Extracted entries section start
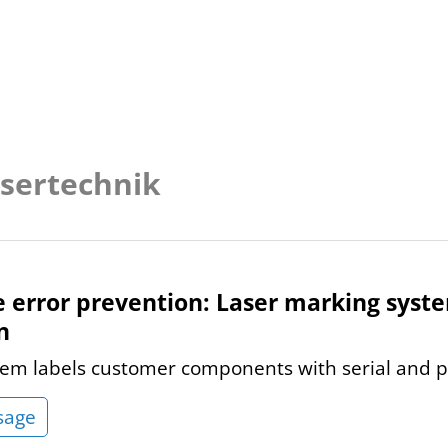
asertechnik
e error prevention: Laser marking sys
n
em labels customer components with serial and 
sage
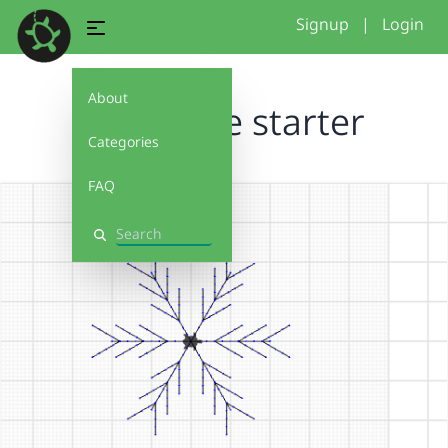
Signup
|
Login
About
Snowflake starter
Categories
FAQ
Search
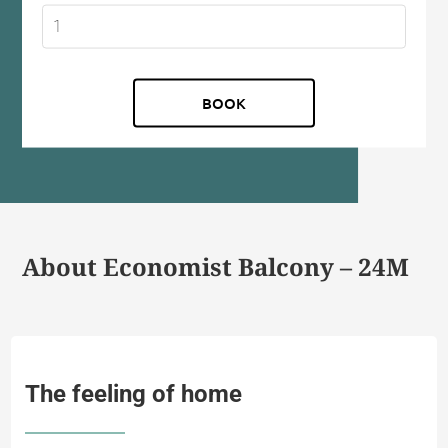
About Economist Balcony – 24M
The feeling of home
Extracted entries section end
Extracted entries section start
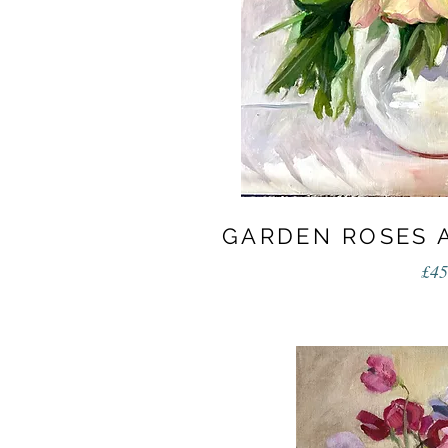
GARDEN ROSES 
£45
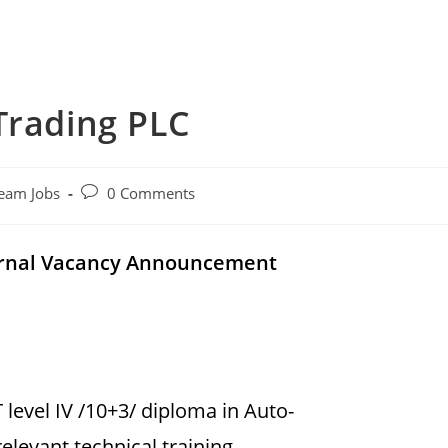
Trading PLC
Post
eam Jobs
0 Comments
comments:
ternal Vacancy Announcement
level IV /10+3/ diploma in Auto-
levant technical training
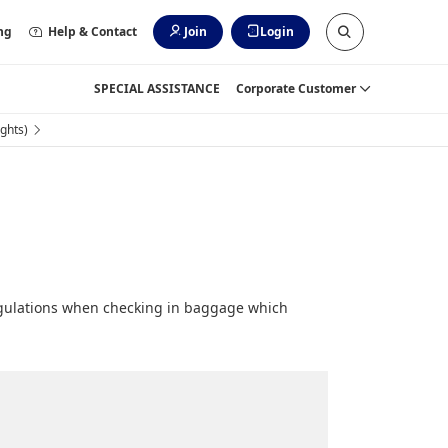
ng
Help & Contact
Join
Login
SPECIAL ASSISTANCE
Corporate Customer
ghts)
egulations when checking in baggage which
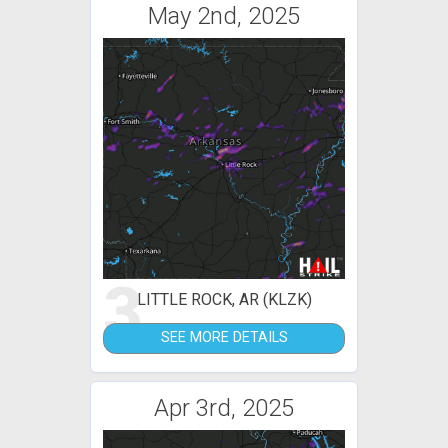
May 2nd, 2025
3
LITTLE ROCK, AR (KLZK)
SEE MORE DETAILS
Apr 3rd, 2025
Extracted entries section end
◆ Exercise objective ◆
With the pictures omitted, copy exactly the lines of the listing above starting at the line containing "asertechnik" and ending at the line containing "The feeling of home", both included.

◆ Solution for this exercise ◆
asertechnik
e error prevention: Laser marking sys
n
em labels customer components with serial and 
sage
Signup
|
Login
About
Snowflake starter
Categories
FAQ
Search
About Economist Balcony – 24M
The feeling of home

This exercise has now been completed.